Alexander Breckenridge Craig (born 2 April 1886 – 16 February 1951) was a footballer who played for Rangers, Greenock Morton and Ireland as a left back.

He is one of only four players born in what is now the Republic of Ireland to play for Rangers; the others were Alex Stevenson, Jon Daly and James Lowry McAuley.

==Career==
===Club===
Galway-born Craig had moved to Scotland with his family by the time of the 1891 United Kingdom Census, residing in the Hutchesontown district of Glasgow. He joined Rangers from junior side Rutherglen Glencairn in January 1905. His initial seasons at Ibrox Park coincided with a rare lean spell for the club, and he left without a single major winner's medal. The closest he came was in 1905 when Rangers lost a replayed Scottish Cup final 3–1 to Third Lanark. In his last season, 1910–11, Rangers did win the league title, but Craig made just a single appearance and so was not entitled to a medal.
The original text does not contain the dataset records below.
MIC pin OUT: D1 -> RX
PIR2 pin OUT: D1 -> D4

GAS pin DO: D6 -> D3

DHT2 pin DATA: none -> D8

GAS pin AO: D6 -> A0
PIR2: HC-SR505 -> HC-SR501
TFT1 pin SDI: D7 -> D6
By the time of his move to Greenock Morton, Craig was proving his versatility by slotting in regularly on the left-hand side of defence. In May 1914 he returned to Rangers, making his second debut in a Glasgow Charity Cup Final defeat by Celtic. He was a regular in the Gers side for the initial war-time campaign and was still on the club's books when hostilities ended though his last appearances were made in April 1916. Still without a significant club honour, Craig finished his playing days in the Western League with Johnstone.

===International===
Craig's international career began as he reaped the benefits of Billy McCracken's expulsion by the Irish FA. He made his Ireland debut in a 3–1 defeat by England in February 1908, playing in each of that year's British Home Championship ties at right-back. But it was at left-back that Craig played during each of the 1914 Home Championship games as Ireland claimed the title outright for the first time.